## Exercise
Turn the data below into a numbered list with one line per entry, and omit any blank lines.

*** Opening of Entries supplied ***

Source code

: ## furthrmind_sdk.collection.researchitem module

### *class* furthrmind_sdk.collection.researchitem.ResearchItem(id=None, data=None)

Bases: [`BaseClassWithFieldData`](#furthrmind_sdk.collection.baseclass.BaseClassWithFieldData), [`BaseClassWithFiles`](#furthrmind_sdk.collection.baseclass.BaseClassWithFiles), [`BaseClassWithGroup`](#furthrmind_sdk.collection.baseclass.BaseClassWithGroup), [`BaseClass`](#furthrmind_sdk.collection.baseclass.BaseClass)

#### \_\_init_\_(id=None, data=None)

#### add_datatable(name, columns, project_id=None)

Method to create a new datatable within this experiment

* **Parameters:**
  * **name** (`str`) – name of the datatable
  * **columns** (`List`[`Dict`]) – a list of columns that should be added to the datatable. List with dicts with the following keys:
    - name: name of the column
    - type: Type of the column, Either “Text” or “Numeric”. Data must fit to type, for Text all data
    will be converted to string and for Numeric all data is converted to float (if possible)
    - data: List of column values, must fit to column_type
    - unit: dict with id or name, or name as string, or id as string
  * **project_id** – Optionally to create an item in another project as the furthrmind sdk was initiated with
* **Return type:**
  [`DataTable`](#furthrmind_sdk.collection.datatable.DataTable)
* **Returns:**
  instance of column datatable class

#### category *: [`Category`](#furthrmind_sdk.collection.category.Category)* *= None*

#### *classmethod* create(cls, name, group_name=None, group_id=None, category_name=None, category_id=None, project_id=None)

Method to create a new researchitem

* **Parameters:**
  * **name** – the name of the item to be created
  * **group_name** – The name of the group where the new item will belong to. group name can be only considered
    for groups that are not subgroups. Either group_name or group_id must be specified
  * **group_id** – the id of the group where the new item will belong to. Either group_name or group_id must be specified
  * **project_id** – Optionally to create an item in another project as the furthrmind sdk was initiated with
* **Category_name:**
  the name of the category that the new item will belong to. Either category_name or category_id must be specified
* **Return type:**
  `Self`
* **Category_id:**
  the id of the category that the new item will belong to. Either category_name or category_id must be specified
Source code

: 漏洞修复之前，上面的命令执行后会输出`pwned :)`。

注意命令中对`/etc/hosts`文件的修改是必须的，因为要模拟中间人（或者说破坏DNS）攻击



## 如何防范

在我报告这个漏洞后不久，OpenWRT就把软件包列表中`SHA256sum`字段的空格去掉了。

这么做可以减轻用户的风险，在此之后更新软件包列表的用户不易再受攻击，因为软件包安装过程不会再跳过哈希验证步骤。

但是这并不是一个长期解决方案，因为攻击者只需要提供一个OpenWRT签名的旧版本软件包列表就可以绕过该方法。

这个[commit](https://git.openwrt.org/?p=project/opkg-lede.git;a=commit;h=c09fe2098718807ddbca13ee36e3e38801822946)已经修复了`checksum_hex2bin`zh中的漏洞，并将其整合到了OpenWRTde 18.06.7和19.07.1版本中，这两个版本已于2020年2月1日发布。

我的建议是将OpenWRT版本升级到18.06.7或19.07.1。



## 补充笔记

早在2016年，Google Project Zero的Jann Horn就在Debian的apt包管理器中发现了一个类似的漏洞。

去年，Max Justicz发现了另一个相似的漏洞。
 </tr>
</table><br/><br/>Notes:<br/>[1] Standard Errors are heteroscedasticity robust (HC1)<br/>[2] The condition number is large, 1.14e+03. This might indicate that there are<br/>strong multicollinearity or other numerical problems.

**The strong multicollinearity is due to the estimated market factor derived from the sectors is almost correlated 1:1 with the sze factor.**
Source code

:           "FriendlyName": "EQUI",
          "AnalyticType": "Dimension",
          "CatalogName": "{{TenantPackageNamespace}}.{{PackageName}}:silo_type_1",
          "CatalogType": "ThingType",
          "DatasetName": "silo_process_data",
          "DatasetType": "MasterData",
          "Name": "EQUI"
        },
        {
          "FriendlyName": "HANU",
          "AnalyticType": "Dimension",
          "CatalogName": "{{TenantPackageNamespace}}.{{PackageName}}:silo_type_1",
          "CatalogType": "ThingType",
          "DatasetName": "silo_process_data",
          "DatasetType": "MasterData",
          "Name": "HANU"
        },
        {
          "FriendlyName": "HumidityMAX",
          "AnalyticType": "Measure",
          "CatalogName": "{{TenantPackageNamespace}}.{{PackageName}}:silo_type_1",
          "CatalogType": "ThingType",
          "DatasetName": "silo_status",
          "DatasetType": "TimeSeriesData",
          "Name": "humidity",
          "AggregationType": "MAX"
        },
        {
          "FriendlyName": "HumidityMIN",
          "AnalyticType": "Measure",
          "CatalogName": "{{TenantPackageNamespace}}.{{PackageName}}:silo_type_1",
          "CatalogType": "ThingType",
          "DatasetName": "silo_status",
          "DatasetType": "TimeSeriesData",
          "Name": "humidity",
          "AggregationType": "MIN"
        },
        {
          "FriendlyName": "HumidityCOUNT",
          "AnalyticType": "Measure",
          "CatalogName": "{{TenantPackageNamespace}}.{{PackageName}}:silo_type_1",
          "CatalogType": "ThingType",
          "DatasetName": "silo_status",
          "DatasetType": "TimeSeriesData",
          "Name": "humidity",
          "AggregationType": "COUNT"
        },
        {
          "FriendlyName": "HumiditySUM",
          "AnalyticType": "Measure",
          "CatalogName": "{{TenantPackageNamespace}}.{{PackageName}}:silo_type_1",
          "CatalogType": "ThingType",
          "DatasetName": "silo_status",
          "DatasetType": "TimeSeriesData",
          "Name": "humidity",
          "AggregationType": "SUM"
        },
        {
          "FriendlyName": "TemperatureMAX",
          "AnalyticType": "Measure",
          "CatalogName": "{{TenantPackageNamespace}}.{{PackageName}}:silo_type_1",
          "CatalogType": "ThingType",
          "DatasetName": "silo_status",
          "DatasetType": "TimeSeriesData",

*** Close of Entries supplied ***

## Exercise response
1. Source code
2. : ## furthrmind_sdk.collection.researchitem module
3. ### *class* furthrmind_sdk.collection.researchitem.ResearchItem(id=None, data=None)
4. Bases: [`BaseClassWithFieldData`](#furthrmind_sdk.collection.baseclass.BaseClassWithFieldData), [`BaseClassWithFiles`](#furthrmind_sdk.collection.baseclass.BaseClassWithFiles), [`BaseClassWithGroup`](#furthrmind_sdk.collection.baseclass.BaseClassWithGroup), [`BaseClass`](#furthrmind_sdk.collection.baseclass.BaseClass)
5. #### \_\_init_\_(id=None, data=None)
6. #### add_datatable(name, columns, project_id=None)
7. Method to create a new datatable within this experiment
8. * **Parameters:**
9.   * **name** (`str`) – name of the datatable
10.   * **columns** (`List`[`Dict`]) – a list of columns that should be added to the datatable. List with dicts with the following keys:
11.     - name: name of the column
12.     - type: Type of the column, Either “Text” or “Numeric”. Data must fit to type, for Text all data
13.     will be converted to string and for Numeric all data is converted to float (if possible)
14.     - data: List of column values, must fit to column_type
15.     - unit: dict with id or name, or name as string, or id as string
16.   * **project_id** – Optionally to create an item in another project as the furthrmind sdk was initiated with
17. * **Return type:**
18.   [`DataTable`](#furthrmind_sdk.collection.datatable.DataTable)
19. * **Returns:**
20.   instance of column datatable class
21. #### category *: [`Category`](#furthrmind_sdk.collection.category.Category)* *= None*
22. #### *classmethod* create(cls, name, group_name=None, group_id=None, category_name=None, category_id=None, project_id=None)
23. Method to create a new researchitem
24. * **Parameters:**
25.   * **name** – the name of the item to be created
26.   * **group_name** – The name of the group where the new item will belong to. group name can be only considered
27.     for groups that are not subgroups. Either group_name or group_id must be specified
28.   * **group_id** – the id of the group where the new item will belong to. Either group_name or group_id must be specified
29.   * **project_id** – Optionally to create an item in another project as the furthrmind sdk was initiated with
30. * **Category_name:**
31.   the name of the category that the new item will belong to. Either category_name or category_id must be specified
32. * **Return type:**
33.   `Self`
34. * **Category_id:**
35.   the id of the category that the new item will belong to. Either category_name or category_id must be specified
36. Source code
37. : 漏洞修复之前，上面的命令执行后会输出`pwned :)`。
38. 注意命令中对`/etc/hosts`文件的修改是必须的，因为要模拟中间人（或者说破坏DNS）攻击
39. ## 如何防范
40. 在我报告这个漏洞后不久，OpenWRT就把软件包列表中`SHA256sum`字段的空格去掉了。
41. 这么做可以减轻用户的风险，在此之后更新软件包列表的用户不易再受攻击，因为软件包安装过程不会再跳过哈希验证步骤。
42. 但是这并不是一个长期解决方案，因为攻击者只需要提供一个OpenWRT签名的旧版本软件包列表就可以绕过该方法。
43. 这个[commit](https://git.openwrt.org/?p=project/opkg-lede.git;a=commit;h=c09fe2098718807ddbca13ee36e3e38801822946)已经修复了`checksum_hex2bin`zh中的漏洞，并将其整合到了OpenWRTde 18.06.7和19.07.1版本中，这两个版本已于2020年2月1日发布。
44. 我的建议是将OpenWRT版本升级到18.06.7或19.07.1。
45. ## 补充笔记
46. 早在2016年，Google Project Zero的Jann Horn就在Debian的apt包管理器中发现了一个类似的漏洞。
47. 去年，Max Justicz发现了另一个相似的漏洞。
48.  </tr>
49. </table><br/><br/>Notes:<br/>[1] Standard Errors are heteroscedasticity robust (HC1)<br/>[2] The condition number is large, 1.14e+03. This might indicate that there are<br/>strong multicollinearity or other numerical problems.
50. **The strong multicollinearity is due to the estimated market factor derived from the sectors is almost correlated 1:1 with the sze factor.**
51. Source code
52. :           "FriendlyName": "EQUI",
53.           "AnalyticType": "Dimension",
54.           "CatalogName": "{{TenantPackageNamespace}}.{{PackageName}}:silo_type_1",
55.           "CatalogType": "ThingType",
56.           "DatasetName": "silo_process_data",
57.           "DatasetType": "MasterData",
58.           "Name": "EQUI"
59.         },
60.         {
61.           "FriendlyName": "HANU",
62.           "AnalyticType": "Dimension",
63.           "CatalogName": "{{TenantPackageNamespace}}.{{PackageName}}:silo_type_1",
64.           "CatalogType": "ThingType",
65.           "DatasetName": "silo_process_data",
66.           "DatasetType": "MasterData",
67.           "Name": "HANU"
68.         },
69.         {
70.           "FriendlyName": "HumidityMAX",
71.           "AnalyticType": "Measure",
72.           "CatalogName": "{{TenantPackageNamespace}}.{{PackageName}}:silo_type_1",
73.           "CatalogType": "ThingType",
74.           "DatasetName": "silo_status",
75.           "DatasetType": "TimeSeriesData",
76.           "Name": "humidity",
77.           "AggregationType": "MAX"
78.         },
79.         {
80.           "FriendlyName": "HumidityMIN",
81.           "AnalyticType": "Measure",
82.           "CatalogName": "{{TenantPackageNamespace}}.{{PackageName}}:silo_type_1",
83.           "CatalogType": "ThingType",
84.           "DatasetName": "silo_status",
85.           "DatasetType": "TimeSeriesData",
86.           "Name": "humidity",
87.           "AggregationType": "MIN"
88.         },
89.         {
90.           "FriendlyName": "HumidityCOUNT",
91.           "AnalyticType": "Measure",
92.           "CatalogName": "{{TenantPackageNamespace}}.{{PackageName}}:silo_type_1",
93.           "CatalogType": "ThingType",
94.           "DatasetName": "silo_status",
95.           "DatasetType": "TimeSeriesData",
96.           "Name": "humidity",
97.           "AggregationType": "COUNT"
98.         },
99.         {
100.           "FriendlyName": "HumiditySUM",
101.           "AnalyticType": "Measure",
102.           "CatalogName": "{{TenantPackageNamespace}}.{{PackageName}}:silo_type_1",
103.           "CatalogType": "ThingType",
104.           "DatasetName": "silo_status",
105.           "DatasetType": "TimeSeriesData",
106.           "Name": "humidity",
107.           "AggregationType": "SUM"
108.         },
109.         {
110.           "FriendlyName": "TemperatureMAX",
111.           "AnalyticType": "Measure",
112.           "CatalogName": "{{TenantPackageNamespace}}.{{PackageName}}:silo_type_1",
113.           "CatalogType": "ThingType",
114.           "DatasetName": "silo_status",
115.           "DatasetType": "TimeSeriesData",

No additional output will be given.